§ Excerpted records:
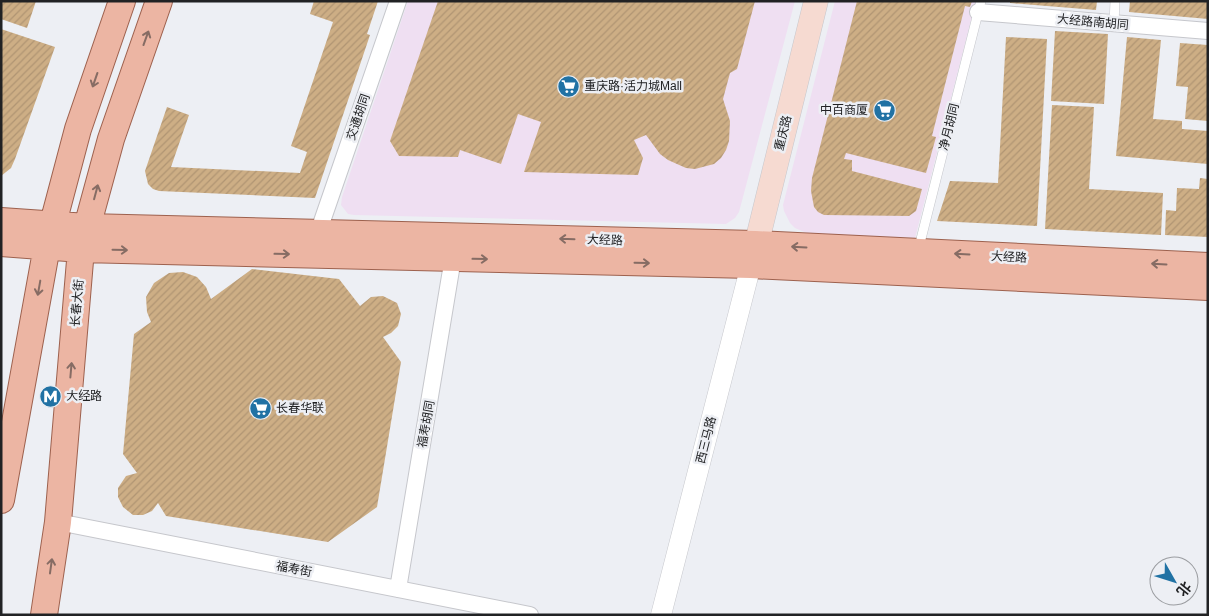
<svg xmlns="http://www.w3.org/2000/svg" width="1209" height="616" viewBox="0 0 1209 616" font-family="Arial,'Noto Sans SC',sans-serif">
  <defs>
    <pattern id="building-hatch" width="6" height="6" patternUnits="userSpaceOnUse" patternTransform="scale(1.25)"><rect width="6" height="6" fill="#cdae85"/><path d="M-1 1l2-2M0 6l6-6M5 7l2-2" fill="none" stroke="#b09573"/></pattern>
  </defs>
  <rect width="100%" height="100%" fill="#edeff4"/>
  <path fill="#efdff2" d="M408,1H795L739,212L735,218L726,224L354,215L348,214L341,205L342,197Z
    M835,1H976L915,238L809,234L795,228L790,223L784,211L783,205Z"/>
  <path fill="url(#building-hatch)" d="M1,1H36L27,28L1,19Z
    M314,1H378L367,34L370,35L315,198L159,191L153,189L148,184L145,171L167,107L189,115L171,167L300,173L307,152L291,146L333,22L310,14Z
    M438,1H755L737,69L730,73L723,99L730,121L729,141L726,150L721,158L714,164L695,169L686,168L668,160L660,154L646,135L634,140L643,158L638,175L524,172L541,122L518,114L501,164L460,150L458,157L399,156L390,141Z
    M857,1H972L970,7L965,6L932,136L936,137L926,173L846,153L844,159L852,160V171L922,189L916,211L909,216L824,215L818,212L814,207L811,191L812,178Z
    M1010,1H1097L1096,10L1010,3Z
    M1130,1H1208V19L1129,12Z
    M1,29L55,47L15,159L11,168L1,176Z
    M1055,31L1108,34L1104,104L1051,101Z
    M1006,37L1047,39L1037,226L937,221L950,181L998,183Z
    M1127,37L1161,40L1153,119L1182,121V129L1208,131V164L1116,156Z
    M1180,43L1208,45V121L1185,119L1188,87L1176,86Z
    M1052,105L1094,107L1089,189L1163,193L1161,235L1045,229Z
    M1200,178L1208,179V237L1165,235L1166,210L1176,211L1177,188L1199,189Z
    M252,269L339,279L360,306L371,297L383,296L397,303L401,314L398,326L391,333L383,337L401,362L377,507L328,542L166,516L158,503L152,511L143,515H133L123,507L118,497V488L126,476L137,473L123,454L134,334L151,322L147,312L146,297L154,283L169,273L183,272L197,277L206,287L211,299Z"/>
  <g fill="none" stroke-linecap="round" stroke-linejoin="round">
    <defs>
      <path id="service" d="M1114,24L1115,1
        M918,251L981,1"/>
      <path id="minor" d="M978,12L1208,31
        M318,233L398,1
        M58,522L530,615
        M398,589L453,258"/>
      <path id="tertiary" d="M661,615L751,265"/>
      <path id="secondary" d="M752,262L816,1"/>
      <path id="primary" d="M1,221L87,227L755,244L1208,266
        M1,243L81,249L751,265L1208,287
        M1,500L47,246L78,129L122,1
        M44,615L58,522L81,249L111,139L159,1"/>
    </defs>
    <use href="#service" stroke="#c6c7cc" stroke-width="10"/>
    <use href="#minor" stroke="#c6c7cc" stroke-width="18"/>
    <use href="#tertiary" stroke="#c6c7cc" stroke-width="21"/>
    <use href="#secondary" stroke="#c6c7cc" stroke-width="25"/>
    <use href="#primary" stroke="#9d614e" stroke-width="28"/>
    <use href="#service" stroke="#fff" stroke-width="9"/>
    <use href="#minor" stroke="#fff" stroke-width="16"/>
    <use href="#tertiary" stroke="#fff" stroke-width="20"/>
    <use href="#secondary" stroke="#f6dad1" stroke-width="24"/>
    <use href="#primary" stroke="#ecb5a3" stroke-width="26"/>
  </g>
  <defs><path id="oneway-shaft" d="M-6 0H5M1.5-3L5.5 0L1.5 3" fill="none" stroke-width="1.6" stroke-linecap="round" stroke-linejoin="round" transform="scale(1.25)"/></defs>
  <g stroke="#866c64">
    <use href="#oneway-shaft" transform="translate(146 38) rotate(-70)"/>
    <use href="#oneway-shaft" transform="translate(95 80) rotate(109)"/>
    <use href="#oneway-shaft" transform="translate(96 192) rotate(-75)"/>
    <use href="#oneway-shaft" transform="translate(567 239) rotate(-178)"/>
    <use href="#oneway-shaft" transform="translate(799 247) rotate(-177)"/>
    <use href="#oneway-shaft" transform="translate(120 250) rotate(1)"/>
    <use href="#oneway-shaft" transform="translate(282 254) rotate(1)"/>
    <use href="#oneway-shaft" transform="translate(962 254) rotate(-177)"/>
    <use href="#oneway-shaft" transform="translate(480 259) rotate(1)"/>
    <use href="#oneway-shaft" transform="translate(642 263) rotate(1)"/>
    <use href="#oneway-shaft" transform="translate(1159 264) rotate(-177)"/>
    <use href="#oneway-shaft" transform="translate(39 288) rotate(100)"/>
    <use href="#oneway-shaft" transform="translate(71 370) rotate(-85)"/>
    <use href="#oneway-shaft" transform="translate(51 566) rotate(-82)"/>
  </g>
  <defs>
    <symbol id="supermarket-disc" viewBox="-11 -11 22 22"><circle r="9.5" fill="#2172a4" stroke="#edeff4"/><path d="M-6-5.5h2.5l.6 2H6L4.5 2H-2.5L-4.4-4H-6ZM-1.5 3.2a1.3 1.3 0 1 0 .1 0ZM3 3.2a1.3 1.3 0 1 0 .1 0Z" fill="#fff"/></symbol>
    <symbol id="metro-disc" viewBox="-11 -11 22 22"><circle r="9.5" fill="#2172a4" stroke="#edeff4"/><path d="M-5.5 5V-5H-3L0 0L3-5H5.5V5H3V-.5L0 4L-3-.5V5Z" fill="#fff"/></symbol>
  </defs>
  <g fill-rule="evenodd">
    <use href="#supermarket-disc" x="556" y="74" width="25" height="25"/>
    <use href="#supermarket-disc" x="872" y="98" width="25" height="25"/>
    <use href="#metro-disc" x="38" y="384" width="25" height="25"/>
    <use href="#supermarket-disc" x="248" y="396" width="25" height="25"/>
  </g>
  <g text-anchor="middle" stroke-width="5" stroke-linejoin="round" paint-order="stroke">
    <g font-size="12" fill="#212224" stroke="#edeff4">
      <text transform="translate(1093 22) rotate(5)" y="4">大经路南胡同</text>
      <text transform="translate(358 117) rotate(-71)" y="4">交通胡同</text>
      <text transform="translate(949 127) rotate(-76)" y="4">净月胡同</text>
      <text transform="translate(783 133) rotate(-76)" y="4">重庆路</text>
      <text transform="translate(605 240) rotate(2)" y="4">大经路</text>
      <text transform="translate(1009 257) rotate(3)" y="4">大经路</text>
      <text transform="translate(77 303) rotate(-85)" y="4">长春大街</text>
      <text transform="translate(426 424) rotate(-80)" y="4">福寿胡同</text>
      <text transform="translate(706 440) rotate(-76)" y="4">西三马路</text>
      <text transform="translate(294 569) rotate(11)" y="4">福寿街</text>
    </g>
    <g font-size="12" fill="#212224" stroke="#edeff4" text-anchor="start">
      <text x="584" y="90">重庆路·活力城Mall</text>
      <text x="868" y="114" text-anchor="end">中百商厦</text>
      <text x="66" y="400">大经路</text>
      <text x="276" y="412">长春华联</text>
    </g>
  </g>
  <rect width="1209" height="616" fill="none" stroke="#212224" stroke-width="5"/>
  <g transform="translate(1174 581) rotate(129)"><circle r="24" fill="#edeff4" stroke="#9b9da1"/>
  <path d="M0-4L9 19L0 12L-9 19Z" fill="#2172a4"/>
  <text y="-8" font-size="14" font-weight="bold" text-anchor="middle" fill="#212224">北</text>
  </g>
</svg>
---
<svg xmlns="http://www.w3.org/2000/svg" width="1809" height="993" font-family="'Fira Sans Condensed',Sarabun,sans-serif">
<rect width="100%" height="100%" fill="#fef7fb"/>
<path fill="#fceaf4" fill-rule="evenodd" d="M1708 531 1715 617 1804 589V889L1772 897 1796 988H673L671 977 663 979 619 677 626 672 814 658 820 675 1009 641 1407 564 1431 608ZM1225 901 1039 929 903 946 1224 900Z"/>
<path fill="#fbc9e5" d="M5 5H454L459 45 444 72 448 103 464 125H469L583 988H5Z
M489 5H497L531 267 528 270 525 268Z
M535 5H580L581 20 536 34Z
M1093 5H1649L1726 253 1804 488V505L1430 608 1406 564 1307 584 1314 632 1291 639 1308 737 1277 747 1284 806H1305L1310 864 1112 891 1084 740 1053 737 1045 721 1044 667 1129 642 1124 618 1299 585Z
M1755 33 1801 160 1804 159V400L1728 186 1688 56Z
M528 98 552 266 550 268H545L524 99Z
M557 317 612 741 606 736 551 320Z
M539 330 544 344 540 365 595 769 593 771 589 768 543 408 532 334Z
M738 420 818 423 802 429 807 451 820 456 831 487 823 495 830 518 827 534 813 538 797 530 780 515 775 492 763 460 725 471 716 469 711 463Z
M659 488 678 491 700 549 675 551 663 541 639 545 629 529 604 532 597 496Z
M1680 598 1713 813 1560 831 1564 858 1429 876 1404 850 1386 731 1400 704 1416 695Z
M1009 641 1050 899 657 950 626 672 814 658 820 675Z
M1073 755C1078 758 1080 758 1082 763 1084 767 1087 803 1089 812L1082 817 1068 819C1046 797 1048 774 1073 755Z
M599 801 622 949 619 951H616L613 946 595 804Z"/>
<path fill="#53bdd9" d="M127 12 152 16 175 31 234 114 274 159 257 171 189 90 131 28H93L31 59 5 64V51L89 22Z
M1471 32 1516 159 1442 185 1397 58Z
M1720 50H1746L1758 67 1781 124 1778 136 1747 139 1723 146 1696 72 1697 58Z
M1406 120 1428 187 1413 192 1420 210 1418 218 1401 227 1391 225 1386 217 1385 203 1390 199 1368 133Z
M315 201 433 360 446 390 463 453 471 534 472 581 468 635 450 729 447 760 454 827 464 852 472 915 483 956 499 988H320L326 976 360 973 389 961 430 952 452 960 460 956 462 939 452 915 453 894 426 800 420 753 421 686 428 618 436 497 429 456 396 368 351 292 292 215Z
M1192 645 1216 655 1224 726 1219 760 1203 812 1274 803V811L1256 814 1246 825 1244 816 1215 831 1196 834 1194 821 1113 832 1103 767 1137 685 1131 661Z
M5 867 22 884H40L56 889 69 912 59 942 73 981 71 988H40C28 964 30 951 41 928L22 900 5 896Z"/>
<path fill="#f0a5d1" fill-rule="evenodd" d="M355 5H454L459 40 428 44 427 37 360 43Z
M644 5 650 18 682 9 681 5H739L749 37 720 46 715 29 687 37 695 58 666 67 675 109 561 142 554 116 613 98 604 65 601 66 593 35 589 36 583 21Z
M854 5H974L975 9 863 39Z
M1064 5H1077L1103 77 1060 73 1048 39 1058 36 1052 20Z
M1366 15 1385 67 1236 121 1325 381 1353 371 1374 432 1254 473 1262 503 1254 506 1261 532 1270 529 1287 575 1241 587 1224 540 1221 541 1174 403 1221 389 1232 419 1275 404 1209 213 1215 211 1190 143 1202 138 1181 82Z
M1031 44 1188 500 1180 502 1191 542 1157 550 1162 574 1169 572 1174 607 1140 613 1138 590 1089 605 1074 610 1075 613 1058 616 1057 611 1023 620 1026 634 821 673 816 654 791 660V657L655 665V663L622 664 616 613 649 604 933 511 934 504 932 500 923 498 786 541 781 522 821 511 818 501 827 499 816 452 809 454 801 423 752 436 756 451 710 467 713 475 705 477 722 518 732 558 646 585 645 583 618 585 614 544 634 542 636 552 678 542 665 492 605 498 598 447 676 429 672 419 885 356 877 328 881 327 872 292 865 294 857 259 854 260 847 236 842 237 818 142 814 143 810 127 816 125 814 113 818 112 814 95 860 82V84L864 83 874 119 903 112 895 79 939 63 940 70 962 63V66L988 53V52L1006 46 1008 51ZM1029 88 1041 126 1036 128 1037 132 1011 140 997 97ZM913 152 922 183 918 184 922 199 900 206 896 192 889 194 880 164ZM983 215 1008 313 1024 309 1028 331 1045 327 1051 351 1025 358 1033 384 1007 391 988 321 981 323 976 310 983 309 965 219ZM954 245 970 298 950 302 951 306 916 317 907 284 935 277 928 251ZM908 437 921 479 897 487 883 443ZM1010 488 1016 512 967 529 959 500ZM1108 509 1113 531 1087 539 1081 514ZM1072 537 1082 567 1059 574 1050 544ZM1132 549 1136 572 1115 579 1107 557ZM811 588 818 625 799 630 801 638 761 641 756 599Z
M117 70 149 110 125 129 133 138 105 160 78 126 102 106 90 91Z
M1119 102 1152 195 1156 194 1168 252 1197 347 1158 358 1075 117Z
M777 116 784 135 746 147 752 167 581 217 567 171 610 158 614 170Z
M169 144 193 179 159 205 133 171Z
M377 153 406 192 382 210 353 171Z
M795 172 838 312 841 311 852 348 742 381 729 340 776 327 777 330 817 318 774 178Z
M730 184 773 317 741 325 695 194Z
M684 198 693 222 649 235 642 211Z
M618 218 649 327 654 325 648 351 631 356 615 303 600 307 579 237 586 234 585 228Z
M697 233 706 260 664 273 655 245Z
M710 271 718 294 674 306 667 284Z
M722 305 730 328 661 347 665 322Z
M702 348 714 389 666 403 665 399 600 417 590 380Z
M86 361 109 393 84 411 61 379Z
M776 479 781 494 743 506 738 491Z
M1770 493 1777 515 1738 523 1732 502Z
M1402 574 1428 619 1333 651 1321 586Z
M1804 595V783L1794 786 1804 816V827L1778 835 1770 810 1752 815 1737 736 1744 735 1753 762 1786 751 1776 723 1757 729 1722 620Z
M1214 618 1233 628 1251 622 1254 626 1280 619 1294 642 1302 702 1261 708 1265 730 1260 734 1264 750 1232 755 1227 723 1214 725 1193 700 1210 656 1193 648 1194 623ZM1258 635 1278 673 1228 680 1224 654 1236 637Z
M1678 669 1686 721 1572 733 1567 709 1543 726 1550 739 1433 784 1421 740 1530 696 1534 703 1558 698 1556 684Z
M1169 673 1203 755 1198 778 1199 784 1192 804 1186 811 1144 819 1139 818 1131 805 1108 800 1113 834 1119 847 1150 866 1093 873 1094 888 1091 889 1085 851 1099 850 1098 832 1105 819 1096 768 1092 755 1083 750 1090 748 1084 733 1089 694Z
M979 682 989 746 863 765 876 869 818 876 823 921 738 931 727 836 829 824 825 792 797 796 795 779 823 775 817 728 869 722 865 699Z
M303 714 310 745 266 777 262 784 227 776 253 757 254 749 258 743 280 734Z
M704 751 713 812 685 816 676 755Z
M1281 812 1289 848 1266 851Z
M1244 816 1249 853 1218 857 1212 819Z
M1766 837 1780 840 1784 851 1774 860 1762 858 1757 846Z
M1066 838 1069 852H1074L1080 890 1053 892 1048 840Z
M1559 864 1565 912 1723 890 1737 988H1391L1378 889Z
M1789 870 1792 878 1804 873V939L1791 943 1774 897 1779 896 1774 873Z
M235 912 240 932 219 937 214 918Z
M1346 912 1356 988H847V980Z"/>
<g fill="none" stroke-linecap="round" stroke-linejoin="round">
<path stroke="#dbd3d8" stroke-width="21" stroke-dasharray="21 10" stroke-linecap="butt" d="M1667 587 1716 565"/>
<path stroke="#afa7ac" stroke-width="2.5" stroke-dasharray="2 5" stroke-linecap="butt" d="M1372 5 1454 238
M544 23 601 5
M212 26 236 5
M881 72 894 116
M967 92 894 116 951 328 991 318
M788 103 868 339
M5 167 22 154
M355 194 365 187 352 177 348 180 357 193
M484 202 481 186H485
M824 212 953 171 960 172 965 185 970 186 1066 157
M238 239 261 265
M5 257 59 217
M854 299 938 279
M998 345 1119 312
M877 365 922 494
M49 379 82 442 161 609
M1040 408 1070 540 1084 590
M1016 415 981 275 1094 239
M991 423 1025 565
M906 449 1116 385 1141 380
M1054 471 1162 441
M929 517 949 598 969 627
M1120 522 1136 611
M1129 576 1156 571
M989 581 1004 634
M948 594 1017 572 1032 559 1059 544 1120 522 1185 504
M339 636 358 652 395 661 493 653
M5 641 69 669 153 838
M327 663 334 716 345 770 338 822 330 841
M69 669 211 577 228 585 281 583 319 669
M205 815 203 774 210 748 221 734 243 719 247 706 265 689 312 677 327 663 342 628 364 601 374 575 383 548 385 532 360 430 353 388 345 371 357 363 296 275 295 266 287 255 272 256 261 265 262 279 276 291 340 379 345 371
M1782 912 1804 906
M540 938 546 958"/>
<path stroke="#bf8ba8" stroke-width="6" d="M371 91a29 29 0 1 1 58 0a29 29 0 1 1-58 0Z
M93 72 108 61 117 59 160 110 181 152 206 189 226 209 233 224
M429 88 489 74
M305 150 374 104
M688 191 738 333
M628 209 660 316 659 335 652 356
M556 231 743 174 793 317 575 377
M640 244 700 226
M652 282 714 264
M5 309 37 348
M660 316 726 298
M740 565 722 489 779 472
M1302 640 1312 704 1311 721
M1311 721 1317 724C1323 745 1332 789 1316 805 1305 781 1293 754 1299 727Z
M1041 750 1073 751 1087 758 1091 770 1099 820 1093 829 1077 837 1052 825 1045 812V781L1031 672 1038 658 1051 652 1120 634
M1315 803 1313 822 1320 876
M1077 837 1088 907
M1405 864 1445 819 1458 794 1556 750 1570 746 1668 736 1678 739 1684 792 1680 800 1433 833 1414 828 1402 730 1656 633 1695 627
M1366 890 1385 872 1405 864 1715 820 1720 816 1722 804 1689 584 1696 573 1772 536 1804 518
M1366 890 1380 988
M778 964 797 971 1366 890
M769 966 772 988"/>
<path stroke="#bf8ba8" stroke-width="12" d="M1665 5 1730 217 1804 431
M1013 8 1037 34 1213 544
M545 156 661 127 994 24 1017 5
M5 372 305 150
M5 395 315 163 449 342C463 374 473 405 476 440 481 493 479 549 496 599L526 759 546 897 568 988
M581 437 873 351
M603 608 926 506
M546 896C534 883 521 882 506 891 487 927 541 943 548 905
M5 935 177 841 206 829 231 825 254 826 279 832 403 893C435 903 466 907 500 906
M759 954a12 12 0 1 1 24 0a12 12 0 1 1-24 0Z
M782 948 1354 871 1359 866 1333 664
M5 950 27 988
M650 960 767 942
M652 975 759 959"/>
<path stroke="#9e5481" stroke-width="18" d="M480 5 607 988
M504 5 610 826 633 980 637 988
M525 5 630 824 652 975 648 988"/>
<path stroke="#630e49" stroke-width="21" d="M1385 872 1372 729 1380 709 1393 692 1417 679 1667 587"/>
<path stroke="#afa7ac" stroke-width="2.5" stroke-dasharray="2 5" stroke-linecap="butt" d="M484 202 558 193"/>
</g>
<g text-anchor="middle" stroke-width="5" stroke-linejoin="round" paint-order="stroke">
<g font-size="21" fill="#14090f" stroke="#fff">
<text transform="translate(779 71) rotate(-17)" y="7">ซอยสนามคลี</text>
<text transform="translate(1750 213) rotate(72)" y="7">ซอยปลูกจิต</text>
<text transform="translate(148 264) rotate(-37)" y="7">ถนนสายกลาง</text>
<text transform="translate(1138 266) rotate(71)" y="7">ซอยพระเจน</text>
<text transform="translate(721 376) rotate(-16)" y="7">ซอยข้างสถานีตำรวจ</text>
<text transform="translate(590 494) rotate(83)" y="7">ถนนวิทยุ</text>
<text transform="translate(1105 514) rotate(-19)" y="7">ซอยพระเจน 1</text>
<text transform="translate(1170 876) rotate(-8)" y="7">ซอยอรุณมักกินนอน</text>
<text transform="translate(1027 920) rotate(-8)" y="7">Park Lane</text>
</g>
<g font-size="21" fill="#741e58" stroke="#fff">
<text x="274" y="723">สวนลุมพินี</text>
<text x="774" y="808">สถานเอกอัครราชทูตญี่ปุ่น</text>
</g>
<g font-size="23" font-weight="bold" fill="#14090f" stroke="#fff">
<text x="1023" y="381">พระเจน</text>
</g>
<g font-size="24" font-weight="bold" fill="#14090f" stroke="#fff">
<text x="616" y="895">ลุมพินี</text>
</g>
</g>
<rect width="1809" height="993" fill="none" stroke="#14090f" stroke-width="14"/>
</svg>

§ Exercise directions: Among the records above, repeat exactly the line with "M1782 912 1804 906", the line with "M504 5 610 826 633 980 637 988", and every line in between, and only those.

§ Exercise answer:
M1782 912 1804 906
M540 938 546 958"/>
<path stroke="#bf8ba8" stroke-width="6" d="M371 91a29 29 0 1 1 58 0a29 29 0 1 1-58 0Z
M93 72 108 61 117 59 160 110 181 152 206 189 226 209 233 224
M429 88 489 74
M305 150 374 104
M688 191 738 333
M628 209 660 316 659 335 652 356
M556 231 743 174 793 317 575 377
M640 244 700 226
M652 282 714 264
M5 309 37 348
M660 316 726 298
M740 565 722 489 779 472
M1302 640 1312 704 1311 721
M1311 721 1317 724C1323 745 1332 789 1316 805 1305 781 1293 754 1299 727Z
M1041 750 1073 751 1087 758 1091 770 1099 820 1093 829 1077 837 1052 825 1045 812V781L1031 672 1038 658 1051 652 1120 634
M1315 803 1313 822 1320 876
M1077 837 1088 907
M1405 864 1445 819 1458 794 1556 750 1570 746 1668 736 1678 739 1684 792 1680 800 1433 833 1414 828 1402 730 1656 633 1695 627
M1366 890 1385 872 1405 864 1715 820 1720 816 1722 804 1689 584 1696 573 1772 536 1804 518
M1366 890 1380 988
M778 964 797 971 1366 890
M769 966 772 988"/>
<path stroke="#bf8ba8" stroke-width="12" d="M1665 5 1730 217 1804 431
M1013 8 1037 34 1213 544
M545 156 661 127 994 24 1017 5
M5 372 305 150
M5 395 315 163 449 342C463 374 473 405 476 440 481 493 479 549 496 599L526 759 546 897 568 988
M581 437 873 351
M603 608 926 506
M546 896C534 883 521 882 506 891 487 927 541 943 548 905
M5 935 177 841 206 829 231 825 254 826 279 832 403 893C435 903 466 907 500 906
M759 954a12 12 0 1 1 24 0a12 12 0 1 1-24 0Z
M782 948 1354 871 1359 866 1333 664
M5 950 27 988
M650 960 767 942
M652 975 759 959"/>
<path stroke="#9e5481" stroke-width="18" d="M480 5 607 988
M504 5 610 826 633 980 637 988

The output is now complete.